リフィア達の様子を苦笑しながら見守っていたツーヤは気を取り直してエクリアに問いかけた。

「セレーネさんへの褒美もエリゼ同様、彼女にも爵位を与える事です。そうすれば、将来”シュバルツァー公爵家”の当主となるリィンさんの”パートナードラゴン”としてリィンさんを補佐をする彼女に”箔”をつけてあげさせる事でクロイツェン州の貴族達の煩わしい意見を一蹴させる事が可能な上、エリゼ同様将来リィンさんと結ばれる彼女の子供をシュバルツァー家の分家の当主にする事ができる事によってシュバルツァー家の陣容をさらに厚くできますし、それに………彼女とツーヤさんの世界では彼女達―――”アルフヘイム家”は本来は皇族なのですから、私達の世界でも”アルフヘイム家”は皇族程ではありませんが特権階級を持つ一族となります。」

「あ………」

「……わざわざあたし達”アルフヘイム家”の事を考えて提案して頂き、本当にありがとうございます。」

エクリアの説明を聞いたセレーネが呆けている中、ツーヤは静かな表情でエクリアを見つめて会釈した。

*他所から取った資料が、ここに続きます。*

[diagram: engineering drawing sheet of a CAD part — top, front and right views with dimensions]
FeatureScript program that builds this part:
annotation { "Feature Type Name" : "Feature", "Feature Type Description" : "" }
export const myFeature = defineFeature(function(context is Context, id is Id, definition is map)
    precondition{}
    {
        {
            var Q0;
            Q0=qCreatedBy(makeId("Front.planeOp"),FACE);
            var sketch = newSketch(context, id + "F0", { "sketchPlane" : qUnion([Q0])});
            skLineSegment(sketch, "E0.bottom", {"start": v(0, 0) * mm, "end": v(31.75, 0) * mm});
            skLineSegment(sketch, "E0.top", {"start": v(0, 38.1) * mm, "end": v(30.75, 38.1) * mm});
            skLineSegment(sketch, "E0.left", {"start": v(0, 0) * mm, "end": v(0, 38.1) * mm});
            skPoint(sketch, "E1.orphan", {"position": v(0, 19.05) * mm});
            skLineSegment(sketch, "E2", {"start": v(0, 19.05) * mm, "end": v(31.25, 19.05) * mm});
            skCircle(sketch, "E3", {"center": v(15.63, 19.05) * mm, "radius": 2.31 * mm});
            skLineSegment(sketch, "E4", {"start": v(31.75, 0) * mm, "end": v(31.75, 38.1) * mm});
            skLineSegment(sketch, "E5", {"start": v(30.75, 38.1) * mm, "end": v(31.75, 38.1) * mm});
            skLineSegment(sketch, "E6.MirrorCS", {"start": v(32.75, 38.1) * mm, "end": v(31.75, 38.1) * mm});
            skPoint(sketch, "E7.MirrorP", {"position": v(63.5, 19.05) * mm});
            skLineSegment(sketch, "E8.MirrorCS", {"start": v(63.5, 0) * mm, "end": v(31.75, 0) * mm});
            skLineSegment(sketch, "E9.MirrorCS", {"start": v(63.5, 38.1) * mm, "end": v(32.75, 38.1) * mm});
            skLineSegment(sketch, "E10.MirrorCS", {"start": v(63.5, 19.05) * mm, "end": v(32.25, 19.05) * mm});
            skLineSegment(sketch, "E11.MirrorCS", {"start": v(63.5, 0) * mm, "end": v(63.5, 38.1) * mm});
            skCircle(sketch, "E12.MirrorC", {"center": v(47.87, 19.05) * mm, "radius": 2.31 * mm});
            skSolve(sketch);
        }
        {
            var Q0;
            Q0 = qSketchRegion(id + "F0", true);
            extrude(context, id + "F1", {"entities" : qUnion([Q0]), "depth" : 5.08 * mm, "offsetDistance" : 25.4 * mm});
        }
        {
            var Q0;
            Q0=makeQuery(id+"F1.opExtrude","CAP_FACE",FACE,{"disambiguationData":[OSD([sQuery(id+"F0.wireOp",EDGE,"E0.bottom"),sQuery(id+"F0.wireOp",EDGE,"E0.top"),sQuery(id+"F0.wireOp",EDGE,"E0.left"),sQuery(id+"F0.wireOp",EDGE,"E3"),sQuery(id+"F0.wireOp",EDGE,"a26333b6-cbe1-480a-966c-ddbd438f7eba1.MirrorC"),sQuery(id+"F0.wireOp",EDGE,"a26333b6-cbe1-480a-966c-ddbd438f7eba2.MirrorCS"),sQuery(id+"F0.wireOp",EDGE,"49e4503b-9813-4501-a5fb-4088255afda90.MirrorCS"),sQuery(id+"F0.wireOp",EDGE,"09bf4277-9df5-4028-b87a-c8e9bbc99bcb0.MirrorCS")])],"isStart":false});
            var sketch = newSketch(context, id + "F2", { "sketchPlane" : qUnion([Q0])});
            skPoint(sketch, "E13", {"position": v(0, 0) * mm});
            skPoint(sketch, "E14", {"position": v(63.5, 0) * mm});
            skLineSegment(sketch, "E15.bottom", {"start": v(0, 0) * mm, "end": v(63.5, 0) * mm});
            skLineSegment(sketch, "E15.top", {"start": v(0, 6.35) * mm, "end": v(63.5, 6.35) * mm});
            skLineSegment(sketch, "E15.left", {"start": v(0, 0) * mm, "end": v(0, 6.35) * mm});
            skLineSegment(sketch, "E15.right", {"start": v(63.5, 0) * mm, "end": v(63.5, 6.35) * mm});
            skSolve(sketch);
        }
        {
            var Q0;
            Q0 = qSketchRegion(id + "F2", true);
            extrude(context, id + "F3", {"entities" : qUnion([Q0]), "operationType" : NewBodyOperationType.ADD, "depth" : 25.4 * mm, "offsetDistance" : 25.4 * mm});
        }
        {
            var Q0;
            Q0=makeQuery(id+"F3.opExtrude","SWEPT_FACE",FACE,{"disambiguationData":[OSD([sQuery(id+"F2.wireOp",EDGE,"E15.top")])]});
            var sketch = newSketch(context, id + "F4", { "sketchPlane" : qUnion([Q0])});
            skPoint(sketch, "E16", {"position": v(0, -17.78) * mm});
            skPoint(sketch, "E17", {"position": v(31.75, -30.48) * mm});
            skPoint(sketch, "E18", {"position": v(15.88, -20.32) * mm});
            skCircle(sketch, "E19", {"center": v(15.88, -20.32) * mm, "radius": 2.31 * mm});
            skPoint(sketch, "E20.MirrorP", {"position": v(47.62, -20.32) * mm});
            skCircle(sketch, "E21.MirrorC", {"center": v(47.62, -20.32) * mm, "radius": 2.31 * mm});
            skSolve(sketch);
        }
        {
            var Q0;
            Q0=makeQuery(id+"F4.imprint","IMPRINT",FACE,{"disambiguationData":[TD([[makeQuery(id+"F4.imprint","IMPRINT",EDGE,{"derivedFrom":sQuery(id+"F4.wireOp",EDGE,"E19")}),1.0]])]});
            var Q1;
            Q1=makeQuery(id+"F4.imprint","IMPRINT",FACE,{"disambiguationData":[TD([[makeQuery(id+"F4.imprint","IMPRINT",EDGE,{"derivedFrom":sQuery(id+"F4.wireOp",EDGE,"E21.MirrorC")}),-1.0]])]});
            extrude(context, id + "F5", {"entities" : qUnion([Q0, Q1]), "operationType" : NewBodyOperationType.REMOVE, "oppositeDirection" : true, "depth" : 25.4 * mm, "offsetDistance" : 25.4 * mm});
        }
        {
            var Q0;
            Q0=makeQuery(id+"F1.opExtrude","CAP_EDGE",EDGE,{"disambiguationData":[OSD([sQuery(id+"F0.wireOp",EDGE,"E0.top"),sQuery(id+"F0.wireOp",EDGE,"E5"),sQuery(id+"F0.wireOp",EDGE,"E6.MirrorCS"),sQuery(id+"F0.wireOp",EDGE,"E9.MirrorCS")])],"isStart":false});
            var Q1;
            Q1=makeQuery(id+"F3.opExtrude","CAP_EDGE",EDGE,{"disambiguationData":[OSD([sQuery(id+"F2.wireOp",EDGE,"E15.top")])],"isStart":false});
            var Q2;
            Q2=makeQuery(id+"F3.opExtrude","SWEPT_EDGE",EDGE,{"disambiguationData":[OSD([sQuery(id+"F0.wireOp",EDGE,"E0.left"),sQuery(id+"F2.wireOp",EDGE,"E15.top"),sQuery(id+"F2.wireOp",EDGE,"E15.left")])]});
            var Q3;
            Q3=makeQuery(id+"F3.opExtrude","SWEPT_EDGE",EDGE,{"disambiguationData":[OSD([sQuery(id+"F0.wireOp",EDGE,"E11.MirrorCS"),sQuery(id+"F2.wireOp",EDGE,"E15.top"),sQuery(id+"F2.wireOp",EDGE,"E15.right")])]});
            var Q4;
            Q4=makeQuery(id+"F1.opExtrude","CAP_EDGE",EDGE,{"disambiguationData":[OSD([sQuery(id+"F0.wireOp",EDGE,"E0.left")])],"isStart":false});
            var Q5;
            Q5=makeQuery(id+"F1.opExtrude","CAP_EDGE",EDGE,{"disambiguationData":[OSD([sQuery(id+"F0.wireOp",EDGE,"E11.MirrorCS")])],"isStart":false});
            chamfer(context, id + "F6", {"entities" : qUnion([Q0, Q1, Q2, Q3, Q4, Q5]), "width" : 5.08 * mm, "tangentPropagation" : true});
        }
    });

「……確かにその案ならば、シュバルツァー家にとっても我等メンフィルにとっても”益”になる話だな。―――エクリアの案に反対がある者や他に案がある者はいるか?」

「………………」

一方納得した様子で頷いたリウイはイリーナ達を見回して確認し、リウイの確認の言葉に対して反論や他の案がない事を示すかのように誰も答えなかった。

「反対や他の案もないようだし、二人への褒美はエクリアの案とする。また、二人の希望通り、リィン・シュバルツァーが望む褒美を合計3個とする。」

「「はい!メンフィル帝国の寛大なお心遣いに心から感謝致します。」」

リウイの言葉に会釈をして答えた二人はリィン達の後ろへと下がった。

「最後にリィン・シュバルツァー。」

「ハッ!」

そしてリウイに名前を呼ばれたリィンは返事をした後リウイ達の前に出て跪いた。